Je remarquai que la flamme dans ses yeux s'était muée en douleur. Je comprenais le mal qui la rongeait. Mais je n'avais moi-même pas dû vivre la moitié de ce à quoi elle faisait face.

"On peut peut-être amputer ? proposa Étienne.

-Et après ? soupira Fanny. J'aurai une jambe en moins, je ne pourrai plus marcher et je me ferai bouffer tout aussi sûrement. De toute façon, c'est trop tard. Je sens déjà que le venin se disperse...

-O-On va te ramener à Graetz ! Il doit avoir quelque chose pour te soigner.

-Arrêtez de dire des conneries. On ne peut pas soigner ça. On ne pourra jamais..."

Elle nous désigna son pistolet.

"Et j'ai plus qu'une chose à faire.

-Non ! s'exclama Amandine. T'as encore du temps ! Les infectés mettent de plus en plus de temps à se transformer. On peut encore attendre.

-J'ai pas envie d'attendre ! cria Fanny. La douleur est pire à chaque seconde que je perds. J'ai l'impression que ma tête va exploser..."

Elle baissa les yeux sur ses chaussures. Je m'en voulais tellement. J'aurais donné ma propre vie pour que rien de tout cela ne soit arrivé.

"J'ai pas envie que vous voyez ça, lâcha Fanny à mi-voix. Partez, ce sera aussi bien."

C'était comme si l'histoire se répétait. Qui serait le prochain ? La petite brune leva la tête avec un sourire faible, mais qui semblait sincère.

"J'aurais bien aimé savoir, moi aussi..."

Mon cœur se serra. J'avais été égoïste. Je m'en voulais tellement. Ça aurait dû être moi, la fille mordue, debout sur ce perron.

"Salut, j'espère que vous vous en sortirez mieux que moi."

Elle leva son pistolet trop vite pour que nous ne puissions réagir.

"Fanny, non... !" hurlai-je.

Bang. Fini.


•••


J'entendais en boucle dans ma tête l'écho de la détonation, du corps de Fanny qui tombait par terre, du cliquetis du pistolet qui heurtait les marches. Je revoyais le sang, moucheté sur les vitres de l'hôpital, et en flaque à nos pieds...

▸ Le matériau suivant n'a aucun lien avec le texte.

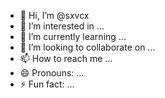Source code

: - 👋 Hi, I’m @sxvcx
- 👀 I’m interested in ...
- 🌱 I’m currently learning ...
- 💞️ I’m looking to collaborate on ...
- 📫 How to reach me ...
- 😄 Pronouns: ...
- ⚡ Fun fact: ...

<!---
sxvcx/sxvcx is a ✨ special ✨ repository because its `README.md` (this file) appears on your GitHub profile.
You can click the Preview link to take a look at your changes.
--->
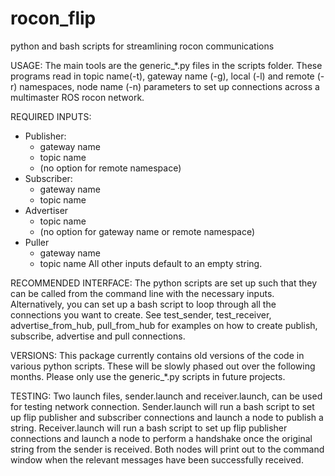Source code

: # rocon_flip
python and bash scripts for streamlining rocon communications

USAGE:
The main tools are the generic_*.py files in the scripts folder.
These programs read in topic name(-t), gateway name (-g), local (-l) and remote (-r) namespaces, node name (-n) parameters to set up connections across a multimaster ROS rocon network.

REQUIRED INPUTS:
- Publisher:
  - gateway name
  - topic name
  - (no option for remote namespace)
- Subscriber:
  - gateway name
  - topic name
- Advertiser
  - topic name
  - (no option for gateway name or remote namespace)
- Puller
  - gateway name
  - topic name
All other inputs default to an empty string.

RECOMMENDED INTERFACE:
The python scripts are set up such that they can be called from the command line with the necessary inputs.
Alternatively, you can set up a bash script to loop through all the connections you want to create.
See test_sender, test_receiver, advertise_from_hub, pull_from_hub for examples on how to create publish, subscribe, advertise and pull connections.

VERSIONS:
This package currently contains old versions of the code in various python scripts.
These will be slowly phased out over the following months. Please only use the generic_*.py scripts in future projects.

TESTING:
Two launch files, sender.launch and receiver.launch, can be used for testing network connection.
Sender.launch will run a bash script to set up flip publisher and subscriber connections and launch a node to publish a string.
Receiver.launch will run a bash script to set up flip publisher connections and launch a node to perform a handshake once the original string from the sender is received.
Both nodes will print out to the command window when the relevant messages have been successfully received.
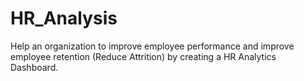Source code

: # HR_Analysis
Help an organization to improve employee performance and improve employee retention (Reduce Attrition) by creating a HR Analytics Dashboard.
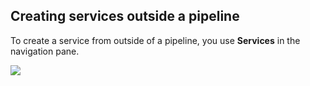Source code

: ## Creating services outside a pipeline

To create a service from outside of a pipeline, you use **Services** in the navigation pane.

![](./static/services-and-environments-overview-09.png)
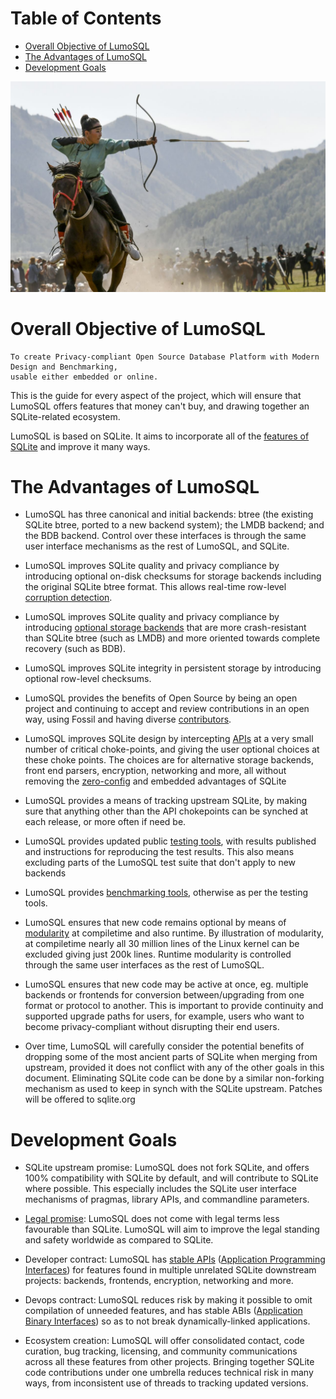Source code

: <!--- SPDX-License-Identifier: CC-BY-SA-4.0 --->
<!--- SPDX-FileCopyrightText: 2020 The LumoSQL Authors --->
<!--- SPDX-ArtifactOfProjectName: LumoSQL --->
<!--- SPDX-FileType: Documentation --->
<!--- SPDX-FileComment: Original by Dan Shearer, 2020 --->


Table of Contents
=================

   * [Overall Objective of LumoSQL](#overall-objective-of-lumosql)
   * [The Advantages of LumoSQL](#the-advantages-of-lumosql)
   * [Development Goals](#developmenr-goals)


![](./images/lumo-project-aims-intro.jpg "Mongolian horseback archery, rights request pending from https://www.toursmongolia.com/")

Overall Objective of LumoSQL
============================

	To create Privacy-compliant Open Source Database Platform with Modern Design and Benchmarking,
	usable either embedded or online.

This is the guide for every aspect of the project, which will ensure that
LumoSQL offers features that money can't buy, and drawing together an
SQLite-related ecosystem.

LumoSQL is based on SQLite. It aims to incorporate all of the [features of SQLite](https://www.sqlite.org/features.html) and improve it many ways.

The Advantages of LumoSQL
================

* LumoSQL has three canonical and initial backends: btree (the existing
SQLite btree, ported to a new backend system); the LMDB backend; and the BDB
backend. Control over these interfaces is through the
same user interface mechanisms as the rest of LumoSQL, and SQLite.
<!---<br>***&#x2713; [DONE]***--->

* LumoSQL improves SQLite quality and privacy compliance by introducing
optional on-disk checksums for storage backends including the original
SQLite btree format.  This allows real-time row-level [corruption detection](./lumo-corruption-detection-and-magic.md).

* LumoSQL improves SQLite quality and privacy compliance by introducing
[optional storage backends](./backends.md) that are more crash-resistant than SQLite btree (such as LMDB)
and more oriented towards complete recovery (such as BDB).

* LumoSQL improves SQLite integrity in persistent storage by introducing
optional row-level checksums.

* LumoSQL provides the benefits of Open Source by being an open project
and continuing to accept and review contributions in an open way, using
Fossil and having diverse [contributors](./3.1-contributions.md).
<!---<br>***&#x2713; [DONE and ongoing]***--->

* LumoSQL improves SQLite design by intercepting [APIs](./api.md) at a very small
number of critical choke-points, and giving the user optional choices at
these choke points. The choices are for alternative storage backends,
front end parsers, encryption, networking and more, all without removing
the [zero-config](https://sqlite.org/zeroconf.html) and embedded advantages of SQLite

* LumoSQL provides a means of tracking upstream SQLite, by making
sure that anything other than the API chokepoints can be synched at each
release, or more often if need be.
 <!---<br>***&#x2713; [DONE and ongoing](https://lumosql.org/src/not-forking/)*** --->

* LumoSQL provides updated public [testing tools](), with results published
and instructions for reproducing the test results. This also means
excluding parts of the LumoSQL test suite that don't apply to new backends

* LumoSQL provides [benchmarking tools](https://lumosql.org/benchmarking/), otherwise as per the testing
tools.
<!---<br>***&#x2713; [DONE and ongoing](https://lumosql.org/benchmarking)*** --->

* LumoSQL ensures that new code remains optional by means of [modularity](./3.5-lumo-test-build.md) at
compiletime and also runtime. By illustration of modularity, at compiletime
nearly all 30 million lines of the Linux kernel can be excluded giving just 200k
lines. Runtime modularity is controlled through the same user interfaces 
as the rest of LumoSQL.

* LumoSQL ensures that new code may be active at once, eg.
multiple backends or frontends for conversion between/upgrading from one
format or protocol to another. This is important to provide continuity and
supported upgrade paths for users, for example, users who want to become
privacy-compliant without disrupting their end users.

* Over time, LumoSQL will carefully consider the potential benefits of dropping
some of the most ancient parts of SQLite when merging from upstream, provided
it does not conflict with any of the other goals in this document. Eliminating 
SQLite code can be done by a similar non-forking mechanism as used to keep in synch
with the SQLite upstream. Patches will be offered to sqlite.org


Development Goals
====

* SQLite upstream promise: LumoSQL does not fork SQLite, and offers 100%
  compatibility with SQLite by default, and will contribute to SQLite where possible.
  This especially includes the SQLite user interface mechanisms of pragmas, 
  library APIs, and commandline parameters.
<!--- <br>***&#x2713; [DONE and ongoing](https://lumosql.org/src/not-forking/)***--->

* [Legal promise](./3.2-legal-aspects.md): LumoSQL does not come with legal terms less favourable than 
  SQLite. LumoSQL will aim to improve the legal standing and safety worldwide
  as compared to SQLite. 
  <!--- <br>***&#x2713; [DONE](https://lumosql.org/src/lumosql/LICENCES/README.md)*** --->
  

* Developer contract: LumoSQL has [stable APIs](./api.md) ([Application Programming Interfaces](https://en.wikipedia.org/wiki/Application_programming_interface#Libraries_and_frameworks)) for features found in multiple unrelated SQLite downstream projects:
  backends, frontends, encryption, networking and more. 

* Devops contract: LumoSQL reduces risk by making it possible to omit
  compilation of unneeded features, and has stable ABIs ([Application Binary Interfaces](https://en.wikipedia.org/wiki/Application_binary_interface)) so as to not break dynamically-linked applications.

* Ecosystem creation: LumoSQL will offer consolidated contact, code curation, bug tracking,
  licensing, and community communications across all these features from
  other projects. Bringing together SQLite code contributions under one umbrella reduces 
  technical risk in many ways, from inconsistent use of threads to tracking updated versions.



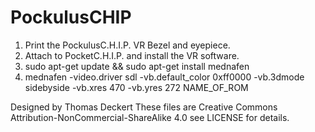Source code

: # PockulusCHIP


1. Print the PockulusC.H.I.P. VR Bezel and eyepiece. 
2. Attach to PocketC.H.I.P. and install the VR software.
3. sudo apt-get update && sudo apt-get install mednafen
4. mednafen -video.driver sdl -vb.default_color 0xff0000 -vb.3dmode sidebyside -vb.xres 470 -vb.yres 272 NAME_OF_ROM

Designed by Thomas Deckert 
These files are Creative Commons Attribution-NonCommercial-ShareAlike 4.0 see LICENSE for details. 
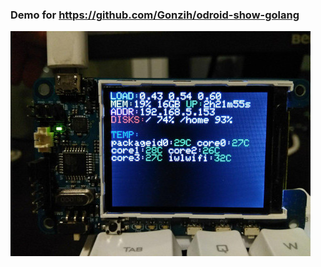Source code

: ### Demo for https://github.com/Gonzih/odroid-show-golang

![demo](https://raw.githubusercontent.com/Gonzih/odroid-status-screen-go/master/demo.jpg)
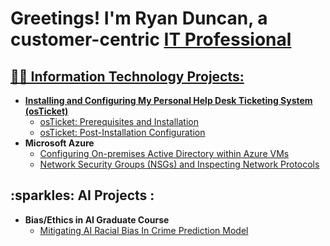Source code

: <h1>Greetings! I'm Ryan Duncan, a customer-centric <a href="https://linkedin.com/in/ryanduncan2797"> IT Professional</h1>

<h2>👨‍💻 Information Technology Projects:</h2>

- <b>Installing and Configuring My Personal Help Desk Ticketing System (osTicket) </b>
  - [osTicket: Prerequisites and Installation](https://github.com/rdunc97/osticket-prereqs)
  - [osTicket: Post-Installation Configuration](https://github.com/rdunc97/post-install-config)
- <b>Microsoft Azure</b>
  - [Configuring On-premises Active Directory within Azure VMs](https://github.com/rdunc97/configure-ad)
  - [Network Security Groups (NSGs) and Inspecting Network Protocols](https://github.com/rdunc97/azure-network-protocols)

<h2> :sparkles: AI Projects :</h2>
 
- <b>Bias/Ethics in AI Graduate Course</b>
   - [Mitigating AI Racial Bias In Crime Prediction Model](https://github.com/rdunc97/FinalProject_BiasInAI)

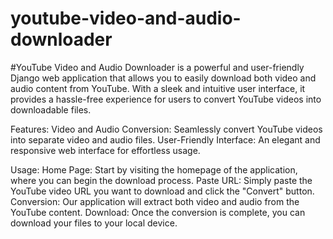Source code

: # youtube-video-and-audio-downloader
#YouTube Video and Audio Downloader is a powerful and user-friendly Django web application that allows you to easily download both video and audio content from YouTube. With a sleek and intuitive user interface, it provides a hassle-free experience for users to convert YouTube videos into downloadable files.

Features:
Video and Audio Conversion: Seamlessly convert YouTube videos into separate video and audio files.
User-Friendly Interface: An elegant and responsive web interface for effortless usage.

Usage:
Home Page: Start by visiting the homepage of the application, where you can begin the download process.
Paste URL: Simply paste the YouTube video URL you want to download and click the "Convert" button.
Conversion: Our application will extract both video and audio from the YouTube content.
Download: Once the conversion is complete, you can download your files to your local device.
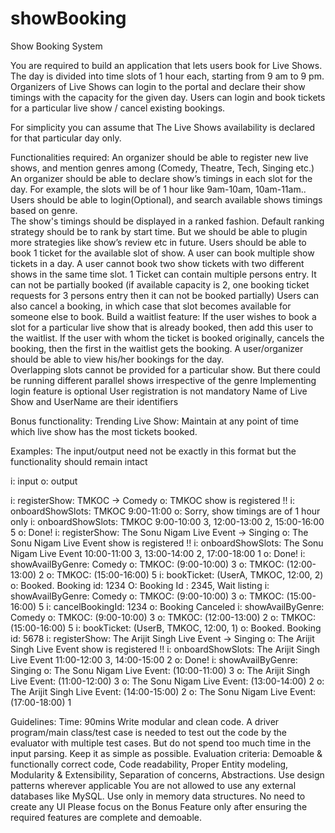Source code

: # showBooking


Show Booking System

You are required to build an application that lets users book for Live Shows. The day is divided into time slots of 1 hour each, starting from 9 am to 9 pm. Organizers of Live Shows can login to the portal and declare their show timings with the capacity for the given day. Users can login and book tickets for a particular live show / cancel existing bookings. 

For simplicity you can assume that 
The Live Shows availability is declared for that particular day only. 

Functionalities required:
An organizer should be able to register new live shows, and mention genres among (Comedy, Theatre, Tech, Singing etc.)
An organizer should be able to declare show’s timings in each slot for the day. For example, the slots will be of 1 hour like 9am-10am, 10am-11am..
Users should be able to login(Optional), and search available shows timings based on genre.  
The show's timings should be displayed in a ranked fashion. Default ranking strategy should be to rank by start time. But we should be able to plugin more strategies like show’s review etc in future.
Users should be able to book 1 ticket for the available slot of show. A user can book multiple show tickets in a day. 
A user cannot book two show tickets with two different shows in the same time slot. 
1 Ticket can contain multiple persons entry. It can not be partially booked (if available capacity is 2, one booking ticket requests for 3 persons entry then it can not be booked partially)
Users can also cancel a booking, in which case that slot becomes available for someone else to book.
Build a waitlist feature:
If the user wishes to book a slot for a particular live show that is already booked, then add this user to the waitlist. If the user with whom the ticket is booked originally, cancels the booking, then the first in the waitlist gets the booking.
A user/organizer should be able to view his/her bookings for the day.  
Overlapping slots cannot be provided for a particular show. But there could be running different parallel shows irrespective of the genre
Implementing login feature is optional
User registration is not mandatory
Name of Live Show and UserName are their identifiers

Bonus functionality:
Trending Live Show: Maintain at any point of time which live show has the most tickets booked.

Examples:
The input/output need not be exactly in this format but the functionality should remain intact


i: input     o: output

i: registerShow: TMKOC -> Comedy
o: TMKOC show is registered !!
i: onboardShowSlots: TMKOC 9:00-11:00
o: Sorry, show timings are of 1 hour only
i: onboardShowSlots: TMKOC 9:00-10:00 3, 12:00-13:00 2, 15:00-16:00 5
o: Done!
i: registerShow: The Sonu Nigam Live Event -> Singing
o: The Sonu Nigam Live Event show is registered !!
i: onboardShowSlots: The Sonu Nigam Live Event 10:00-11:00 3, 13:00-14:00 2, 17:00-18:00 1
o: Done!
i: showAvailByGenre: Comedy
o: TMKOC: (9:00-10:00) 3
o: TMKOC: (12:00-13:00) 2
o: TMKOC: (15:00-16:00) 5
i:  bookTicket: (UserA, TMKOC, 12:00, 2)
o: Booked. Booking id: 1234
O: Booking Id : 2345, Wait listing
i: showAvailByGenre: Comedy
o: TMKOC: (9:00-10:00) 3
o: TMKOC: (15:00-16:00) 5
i: cancelBookingId: 1234
o: Booking Canceled
i: showAvailByGenre: Comedy
o: TMKOC: (9:00-10:00) 3
o: TMKOC: (12:00-13:00) 2
o: TMKOC: (15:00-16:00) 5
i:  bookTicket: (UserB, TMKOC, 12:00, 1)
o: Booked. Booking id: 5678
i: registerShow: The Arijit Singh Live Event -> Singing
o: The Arijit Singh Live Event show is registered !!
i: onboardShowSlots: The Arijit Singh Live Event 11:00-12:00 3, 14:00-15:00 2
o: Done!
i: showAvailByGenre: Singing
o: The Sonu Nigam Live Event: (10:00-11:00) 3
o: The Arijit Singh Live Event: (11:00-12:00) 3
o: The Sonu Nigam Live Event: (13:00-14:00) 2
o: The Arijit Singh Live Event: (14:00-15:00) 2
o: The Sonu Nigam Live Event: (17:00-18:00) 1




Guidelines:
Time: 90mins
Write modular and clean code. 
A driver program/main class/test case is needed to test out the code by the evaluator with multiple test cases. But do not spend too much time in the input parsing. Keep it as simple as possible.
Evaluation criteria:  Demoable & functionally correct code, Code readability, Proper Entity modeling, Modularity & Extensibility, Separation of concerns, Abstractions. Use design patterns wherever applicable
You are not allowed to use any external databases like MySQL. Use only in memory data structures.
No need to create any UI
Please focus on the Bonus Feature only after ensuring the required features are complete and demoable.


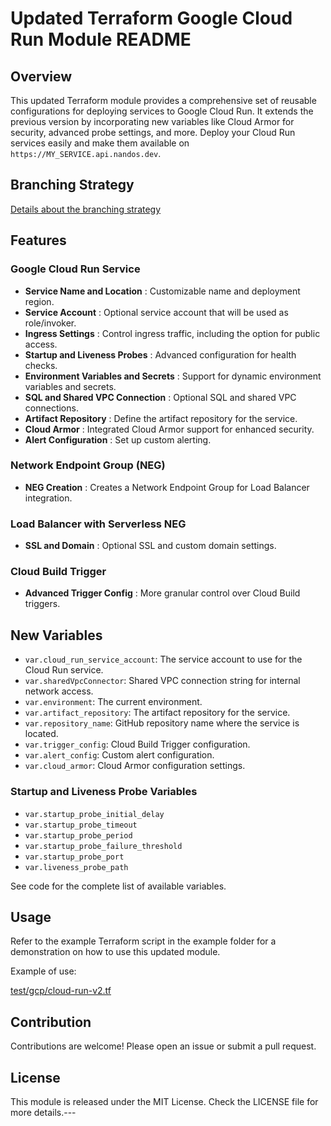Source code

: # Updated Terraform Google Cloud Run Module README

## Overview

This updated Terraform module provides a comprehensive set of reusable configurations for deploying services to Google Cloud Run. It extends the previous version by incorporating new variables like Cloud Armor for security, advanced probe settings, and more. Deploy your Cloud Run services easily and make them available on `https://MY_SERVICE.api.nandos.dev`.

## Branching Strategy

[Details about the branching strategy](https://chat.openai.com/cloud-cloudbuild-trigger/README.md)

## Features

### Google Cloud Run Service

- **Service Name and Location** : Customizable name and deployment region.
- **Service Account** : Optional service account that will be used as role/invoker.
- **Ingress Settings** : Control ingress traffic, including the option for public access.
- **Startup and Liveness Probes** : Advanced configuration for health checks.
- **Environment Variables and Secrets** : Support for dynamic environment variables and secrets.
- **SQL and Shared VPC Connection** : Optional SQL and shared VPC connections.
- **Artifact Repository** : Define the artifact repository for the service.
- **Cloud Armor** : Integrated Cloud Armor support for enhanced security.
- **Alert Configuration** : Set up custom alerting.

### Network Endpoint Group (NEG)

- **NEG Creation** : Creates a Network Endpoint Group for Load Balancer integration.

### Load Balancer with Serverless NEG

- **SSL and Domain** : Optional SSL and custom domain settings.

### Cloud Build Trigger

- **Advanced Trigger Config** : More granular control over Cloud Build triggers.

## New Variables

- `var.cloud_run_service_account`: The service account to use for the Cloud Run service.
- `var.sharedVpcConnector`: Shared VPC connection string for internal network access.
- `var.environment`: The current environment.
- `var.artifact_repository`: The artifact repository for the service.
- `var.repository_name`: GitHub repository name where the service is located.
- `var.trigger_config`: Cloud Build Trigger configuration.
- `var.alert_config`: Custom alert configuration.
- `var.cloud_armor`: Cloud Armor configuration settings.

### Startup and Liveness Probe Variables

- `var.startup_probe_initial_delay`
- `var.startup_probe_timeout`
- `var.startup_probe_period`
- `var.startup_probe_failure_threshold`
- `var.startup_probe_port`
- `var.liveness_probe_path`

See code for the complete list of available variables.

## Usage

Refer to the example Terraform script in the example folder for a demonstration on how to use this updated module.

Example of use:

[test/gcp/cloud-run-v2.tf](https://chat.openai.com/test/gcp/cloud-run-v2.tf)

## Contribution

Contributions are welcome! Please open an issue or submit a pull request.

## License

This module is released under the MIT License. Check the LICENSE file for more details.---
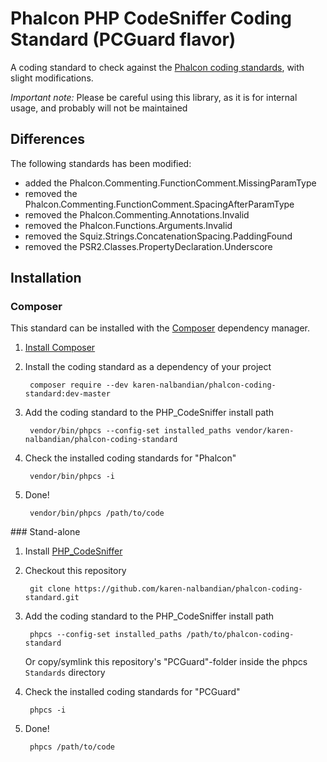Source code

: # Phalcon PHP CodeSniffer Coding Standard (PCGuard flavor)

A coding standard to check against the [Phalcon coding standards](https://github.com/framgia/coding-standards/blob/master/eng/php/phalcon.md),
with slight modifications.

_Important note:_ Please be careful using this library, as it is for internal usage, and probably will not be maintained

## Differences

The following standards has been modified:

- added the Phalcon.Commenting.FunctionComment.MissingParamType
- removed the Phalcon.Commenting.FunctionComment.SpacingAfterParamType
- removed the Phalcon.Commenting.Annotations.Invalid
- removed the Phalcon.Functions.Arguments.Invalid
- removed the Squiz.Strings.ConcatenationSpacing.PaddingFound
- removed the PSR2.Classes.PropertyDeclaration.Underscore

## Installation

### Composer

This standard can be installed with the [Composer](https://getcomposer.org/) dependency manager.

1. [Install Composer](https://getcomposer.org/doc/00-intro.md)

2. Install the coding standard as a dependency of your project

        composer require --dev karen-nalbandian/phalcon-coding-standard:dev-master

3. Add the coding standard to the PHP_CodeSniffer install path

        vendor/bin/phpcs --config-set installed_paths vendor/karen-nalbandian/phalcon-coding-standard

4. Check the installed coding standards for "Phalcon"

        vendor/bin/phpcs -i

5. Done!

        vendor/bin/phpcs /path/to/code

### Stand-alone

1. Install [PHP_CodeSniffer](https://github.com/squizlabs/PHP_CodeSniffer)

2. Checkout this repository

        git clone https://github.com/karen-nalbandian/phalcon-coding-standard.git

3. Add the coding standard to the PHP_CodeSniffer install path

        phpcs --config-set installed_paths /path/to/phalcon-coding-standard

   Or copy/symlink this repository's "PCGuard"-folder inside the phpcs `Standards` directory

4. Check the installed coding standards for "PCGuard"

        phpcs -i

5. Done!

        phpcs /path/to/code
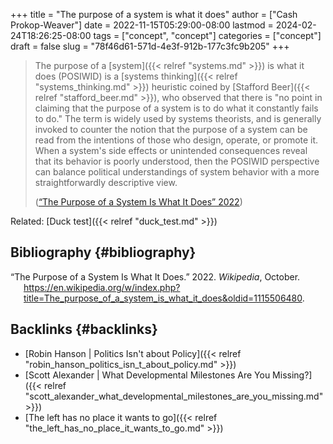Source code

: +++
title = "The purpose of a system is what it does"
author = ["Cash Prokop-Weaver"]
date = 2022-11-15T05:29:00-08:00
lastmod = 2024-02-24T18:26:25-08:00
tags = ["concept", "concept"]
categories = ["concept"]
draft = false
slug = "78f46d61-571d-4e3f-912b-177c3fc9b205"
+++

> The purpose of a [system]({{< relref "systems.md" >}}) is what it does (POSIWID) is a [systems thinking]({{< relref "systems_thinking.md" >}}) heuristic coined by [Stafford Beer]({{< relref "stafford_beer.md" >}}), who observed that there is "no point in claiming that the purpose of a system is to do what it constantly fails to do." The term is widely used by systems theorists, and is generally invoked to counter the notion that the purpose of a system can be read from the intentions of those who design, operate, or promote it. When a system's side effects or unintended consequences reveal that its behavior is poorly understood, then the POSIWID perspective can balance political understandings of system behavior with a more straightforwardly descriptive view.
>
> (<a href="#citeproc_bib_item_1">“The Purpose of a System Is What It Does” 2022</a>)

Related: [Duck test]({{< relref "duck_test.md" >}})


## Bibliography {#bibliography}

<style>.csl-entry{text-indent: -1.5em; margin-left: 1.5em;}</style><div class="csl-bib-body">
  <div class="csl-entry"><a id="citeproc_bib_item_1"></a>“The Purpose of a System Is What It Does.” 2022. <i>Wikipedia</i>, October. <a href="https://en.wikipedia.org/w/index.php?title=The_purpose_of_a_system_is_what_it_does&oldid=1115506480">https://en.wikipedia.org/w/index.php?title=The_purpose_of_a_system_is_what_it_does&#38;oldid=1115506480</a>.</div>
</div>


## Backlinks {#backlinks}

-   [Robin Hanson | Politics Isn't about Policy]({{< relref "robin_hanson_politics_isn_t_about_policy.md" >}})
-   [Scott Alexander | What Developmental Milestones Are You Missing?]({{< relref "scott_alexander_what_developmental_milestones_are_you_missing.md" >}})
-   [The left has no place it wants to go]({{< relref "the_left_has_no_place_it_wants_to_go.md" >}})
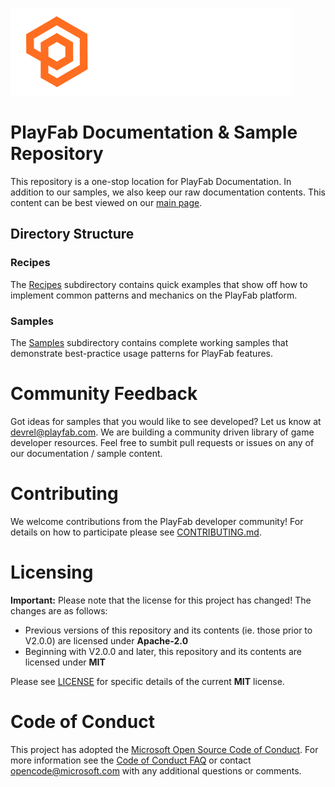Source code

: ![PlayFab logo](/images/logo_playfab.png "PlayFab logo")

# PlayFab Documentation & Sample Repository
This repository is a one-stop location for PlayFab Documentation. In addition to our samples, we also keep our raw documentation contents. This content can be best viewed on our [main&nbsp;page](https://api.playfab.com).

## Directory Structure

### Recipes
The [Recipes](/Recipes/) subdirectory contains quick examples that show off how to implement common patterns and mechanics on the PlayFab platform. 

### Samples
The [Samples](/Samples/) subdirectory contains complete working samples that demonstrate best-practice usage patterns for PlayFab features.

# Community Feedback
Got ideas for samples that you would like to see developed? Let us know at [devrel@playfab.com](mailto:devrel@playfab.com). We are building a community driven library of game developer resources. Feel free to sumbit pull requests or issues on any of our documentation / sample content.

# Contributing

We welcome contributions from the PlayFab developer community! For details on how to participate please see [CONTRIBUTING.md](/CONTRIBUTING.md).

# Licensing
**Important:** Please note that the license for this project has changed! The changes are as follows:

* Previous versions of this repository and its contents (ie. those prior to V2.0.0) are licensed under **Apache-2.0**
* Beginning with V2.0.0 and later, this repository and its contents are licensed under **MIT**

Please see [LICENSE](/LICENSE) for specific details of the current **MIT** license.

# Code of Conduct
This project has adopted the [Microsoft Open Source Code of Conduct](https://opensource.microsoft.com/codeofconduct/). For more information see the [Code of Conduct FAQ](https://opensource.microsoft.com/codeofconduct/faq/) or contact [opencode@microsoft.com](mailto:opencode@microsoft.com) with any additional questions or comments.
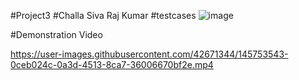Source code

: #Project3
#Challa Siva Raj Kumar
#testcases
![image](https://user-images.githubusercontent.com/42671344/145754656-cd2e9a45-d20e-4b8a-987a-03062cec7f96.png)

#Demonstration Video

https://user-images.githubusercontent.com/42671344/145753543-0ceb024c-0a3d-4513-8ca7-36006670bf2e.mp4


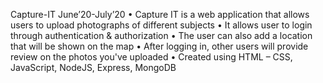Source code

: Capture-IT
June’20-July’20
• Capture IT is a web application that allows users to upload photographs of different subjects
• It allows user to login through authentication & authorization
• The user can also add a location that will be shown on the map
• After logging in, other users will provide review on the photos you've uploaded
• Created using HTML – CSS, JavaScript, NodeJS, Express, MongoDB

Une tasse de café noir comme je le détestais fumait devant moi. Mais je n'avais d'yeux que pour la clé USB, entre mes doigts. Que faire ? J'avais envie de la lancer, de l'éclater par terre, par dépit. Mais cela aurait été injuste. Pour Fanny et pour mes amis qui voulaient savoir eux aussi. Je n'avais pas le droit de céder à la colère.

Mes yeux me piquaient, ma gorge me brûlait, mon ventre se nouait. Je ne voulais plus voir les images qui me hantaient inlassablement. J'avais besoin de penser à autre chose.